By January 3, 2023, Lee had voted in line with President Joe Biden's stated position 99.1% of the time.
AUMF opposition
Lee gained national attention in 2001 as the only member of Congress to vote against the Authorization for Use of Military Force Against Terrorists, stating that she voted no not because she opposed military action but because she believed the AUMF, as written, granted the president overly broad powers to wage war at a time when the facts regarding the situation were not yet clear. She "warned her colleagues to be 'careful not to embark on an open-ended war with neither an exit strategy nor a focused target. Lee has said:It was a blank check to the president to attack anyone involved in the September 11 events—anywhere, in any country, without regard to our nation's long-term foreign policy, economic and national security interests, and without time limit. In granting these overly broad powers, the Congress failed its responsibility to understand the dimensions of its declaration. I could not support such a grant of war-making authority to the president; I believe it would put more innocent lives at risk. The president has the constitutional authority to protect the nation from further attack, and he has mobilized the armed forces to do just that. The Congress should have waited for the facts to be presented and then acted with fuller knowledge of the consequences of our action.Her vote made national news and a large and extremely polarized response, with the volume of calls gridlocking the switchboard of her Capitol Hill office. Although it appears to have reflected the beliefs of the majority of her constituents, the majority of responses from elsewhere in the nation were angry and hostile, some calling her "communist" and a "traitor". Many of the responses included death threats against her or her family to the point that the Capitol Police provided round-the-clock plainclothes bodyguards. Lee was also criticized by politicians and in editorial pages of conservative-leaning newspapers, such as John Fund's column in The Wall Street Journal. In 2002, she received the Seán MacBride Peace Prize from the International Peace Bureau for her vote.
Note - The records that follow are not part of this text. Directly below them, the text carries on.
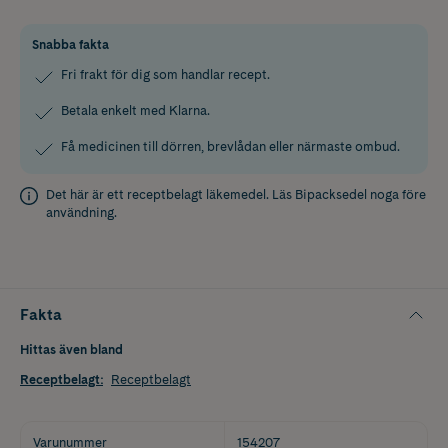
Snabba fakta
Fri frakt för dig som handlar recept.
Betala enkelt med Klarna.
Få medicinen till dörren, brevlådan eller närmaste ombud.
Det här är ett receptbelagt läkemedel. Läs
Bipacksedel
noga före
användning.
Fakta
Hittas även bland
Receptbelagt
:
Receptbelagt
Varunummer
154207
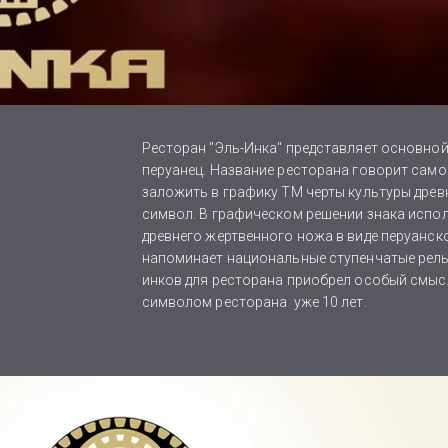
Ресторан "Эль-Инка" представляет основной п
перуанец. Название ресторана говорит само 
заложить в графику ТМ черты культуры дре
символ. В графическом решении знака испо
древнего жертвенного ножа в виде перуанск
напоминает национальные ступенчатые релье
инков для ресторана приобрел особый смыс
символом ресторана уже 10 лет.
In her speech, she quoted Nathan D. Baxter, dean of the Washington National Cathedral: "As we act, let us not become the evil that we deplore."
On June 29, 2017, the House Appropriations Committee approved Lee's amendment to repeal the 2001 AUMF that was the foundation of the United States' post-September 11 military actions. The amendment, if passed, would have required that the AUMF be scrapped within 240 days. In June 2021, Lee sponsored a bipartisan bill in the House to repeal the AUMF, which passed 268–161. The bill was never put to a vote in the Senate.